Written task: Count the lines in both blocks of rows below that contain the string "para", treating uppercase and lowercase letters as distinct, and state only the resulting number.

(Given data Opens)

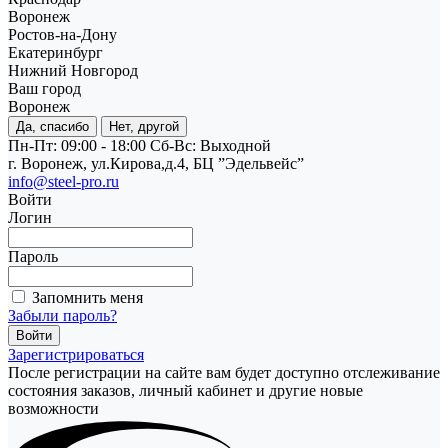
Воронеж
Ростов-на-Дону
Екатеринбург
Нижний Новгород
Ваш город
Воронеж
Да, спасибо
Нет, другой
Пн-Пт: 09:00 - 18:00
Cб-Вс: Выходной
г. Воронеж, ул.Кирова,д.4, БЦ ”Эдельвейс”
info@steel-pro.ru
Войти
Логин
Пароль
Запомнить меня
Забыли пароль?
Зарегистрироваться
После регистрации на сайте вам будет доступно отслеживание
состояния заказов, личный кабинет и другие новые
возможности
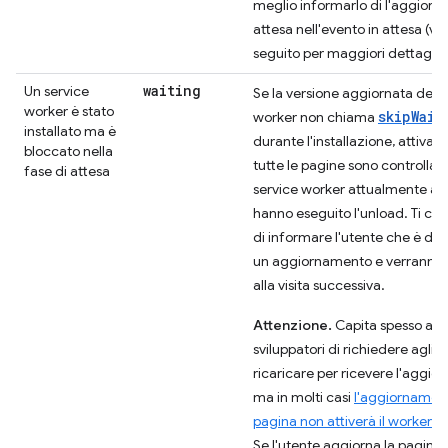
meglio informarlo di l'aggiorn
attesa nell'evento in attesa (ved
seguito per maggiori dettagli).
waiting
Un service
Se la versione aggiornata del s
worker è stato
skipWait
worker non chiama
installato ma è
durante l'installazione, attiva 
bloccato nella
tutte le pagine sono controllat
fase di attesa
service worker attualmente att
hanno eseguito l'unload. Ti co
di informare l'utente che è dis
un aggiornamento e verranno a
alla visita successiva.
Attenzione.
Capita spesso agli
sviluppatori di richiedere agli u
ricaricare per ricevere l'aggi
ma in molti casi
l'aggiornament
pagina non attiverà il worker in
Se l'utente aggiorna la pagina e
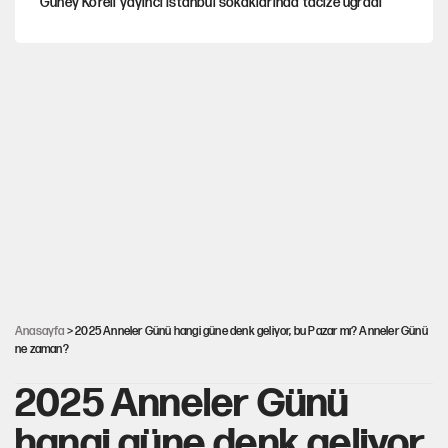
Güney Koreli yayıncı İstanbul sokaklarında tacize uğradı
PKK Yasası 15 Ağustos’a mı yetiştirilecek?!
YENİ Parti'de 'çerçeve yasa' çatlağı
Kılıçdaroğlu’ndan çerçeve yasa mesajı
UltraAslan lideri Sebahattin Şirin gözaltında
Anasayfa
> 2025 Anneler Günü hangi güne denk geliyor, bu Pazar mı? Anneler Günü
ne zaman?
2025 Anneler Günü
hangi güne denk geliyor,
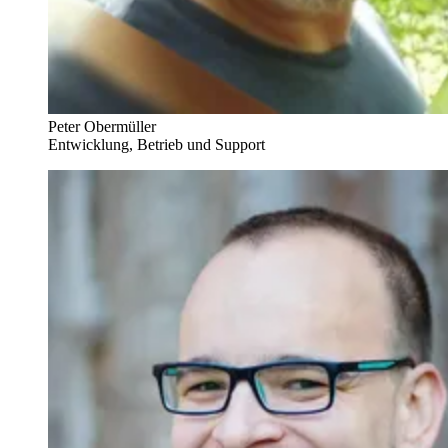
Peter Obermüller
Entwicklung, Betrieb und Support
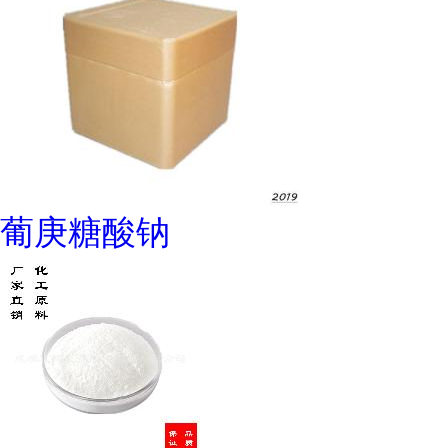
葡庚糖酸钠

(Given data Closes)
(Given data Opens)

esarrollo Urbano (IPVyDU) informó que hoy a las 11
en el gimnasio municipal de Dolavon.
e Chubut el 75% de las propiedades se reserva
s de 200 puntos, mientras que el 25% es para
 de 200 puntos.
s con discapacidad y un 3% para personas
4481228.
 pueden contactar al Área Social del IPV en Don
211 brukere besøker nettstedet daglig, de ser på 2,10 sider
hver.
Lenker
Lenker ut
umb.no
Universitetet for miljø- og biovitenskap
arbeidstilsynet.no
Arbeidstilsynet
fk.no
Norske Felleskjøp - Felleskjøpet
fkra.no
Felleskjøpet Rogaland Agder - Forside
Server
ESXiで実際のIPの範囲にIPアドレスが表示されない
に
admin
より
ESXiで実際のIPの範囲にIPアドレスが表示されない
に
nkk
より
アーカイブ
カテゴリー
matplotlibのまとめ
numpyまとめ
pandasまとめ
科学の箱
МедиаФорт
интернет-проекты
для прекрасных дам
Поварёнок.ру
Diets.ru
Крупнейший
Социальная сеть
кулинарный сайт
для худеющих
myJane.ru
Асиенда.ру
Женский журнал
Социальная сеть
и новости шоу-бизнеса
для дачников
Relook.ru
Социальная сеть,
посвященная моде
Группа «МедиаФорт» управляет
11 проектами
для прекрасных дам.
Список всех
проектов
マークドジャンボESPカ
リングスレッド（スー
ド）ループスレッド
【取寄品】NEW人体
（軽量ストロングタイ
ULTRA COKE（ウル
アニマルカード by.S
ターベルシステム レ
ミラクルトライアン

(Given data Closes)

Expected answer: 2